Lors de la séance du Conseil d’État qui a examiné ce recours, le Rapporteur public a déclaré : « Faut-il attendre les échéances de 2030 [− 40 %] et 2050 pour enjoindre au gouvernement d’agir ? Non ». Il a demandé une instruction supplémentaire et donné trois mois au gouvernement pour qu’il produise « tous les éléments permettant de vérifier la cohérence de la trajectoire » de réduction des émissions de gaz à effet de serre.
A l’époque, Corine Lepage, l’avocate de Grande-Synthe et ancienne ministre de l’environnement a affirmé : « C’est bien la preuve que le rapporteur public n’a pas été convaincu par les éléments apportés jusqu’ici par le gouvernement qui sera bien en peine d’en trouver d’autres ». Pour étayer cette position, il faut préciser que Dans son rapport annuel, publié en juillet, le Haut Conseil pour le climat relève en effet que la France n’est toujours pas sur la bonne trajectoire, jugeant que « les actions climatiques [du pays] ne sont pas à la hauteur des enjeux ni de [ses] objectifs ». Ainsi, les émissions de gaz à effets de serre ont baissé seulement de 0,9 % entre 2018 et 2019, alors que le rythme devrait être d’une diminution annuelle de 1,5 %, et de 3,2 % à partir de 2025 pour atteindre la neutralité carbone en 2050.
La procédure a pris une dimension supplémentaire avec l’intervention des villes de Paris et Grenoble ainsi que des associations de l’Affaire du siècle, qui se sont jointes au recours. Après avoir lancé cette pétition (plus de 2 millions de signatures en un mois), les ONG Notre affaire à tous, Greenpeace, Oxfam et la Fondation Nicolas Hulot, ont déposé en mars 2019 un recours devant le tribunal administratif de Paris pour « carence fautive » de l’Etat.
Finalement, le Conseil d’Etat a bien suivi le Rapporteur public : un délai de trois mois est fixé au gouvernement pour « justifier que la trajectoire de réduction à horizon 2030 pourra être respectée ».
Les avocats de l’Affaire du siècle estiment qu’il s’agit d’une décision « historique ». « Un pas de géant », a salué l’ancien ministre de l’écologie Nicolas Hulot. « Pour la première fois en France, l’Etat devra alors rendre des comptes sur ses politiques climatiques ». Le Conseil d’État donne trois mois au gouvernement pour prouver qu’il respecte ses engagements climatiques : il devra « justifier que la trajectoire de réduction à horizon 2030 pourra être respectée ».

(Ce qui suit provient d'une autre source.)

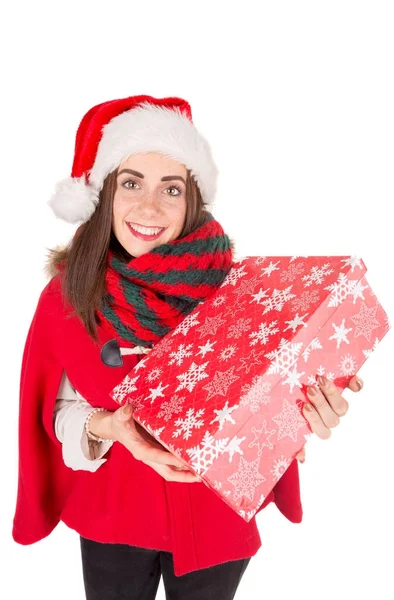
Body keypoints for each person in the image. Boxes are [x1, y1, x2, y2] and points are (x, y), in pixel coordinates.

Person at [12, 95, 363, 600]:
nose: (149, 207)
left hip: (217, 515)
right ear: (103, 195)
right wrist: (111, 427)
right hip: (113, 514)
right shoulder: (67, 296)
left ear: (191, 201)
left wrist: (306, 409)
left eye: (170, 188)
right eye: (130, 183)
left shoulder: (240, 292)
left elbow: (266, 400)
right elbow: (55, 412)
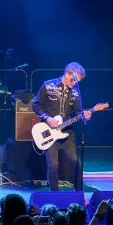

Par un décret paru en avril, le gouvernement, faute d’être parvenu à respecter ses objectifs pour la période 2015-2018, a relevé les budgets carbone (les plafonds d’émissions) pour la période 2019-2023. Les modifications des budgets carbone « prévoient un décalage de la trajectoire de réduction des émissions qui conduit à reporter l’essentiel de l’effort après 2020, selon une trajectoire qui n’a jamais été atteinte jusqu’ici », note le Conseil d’Etat.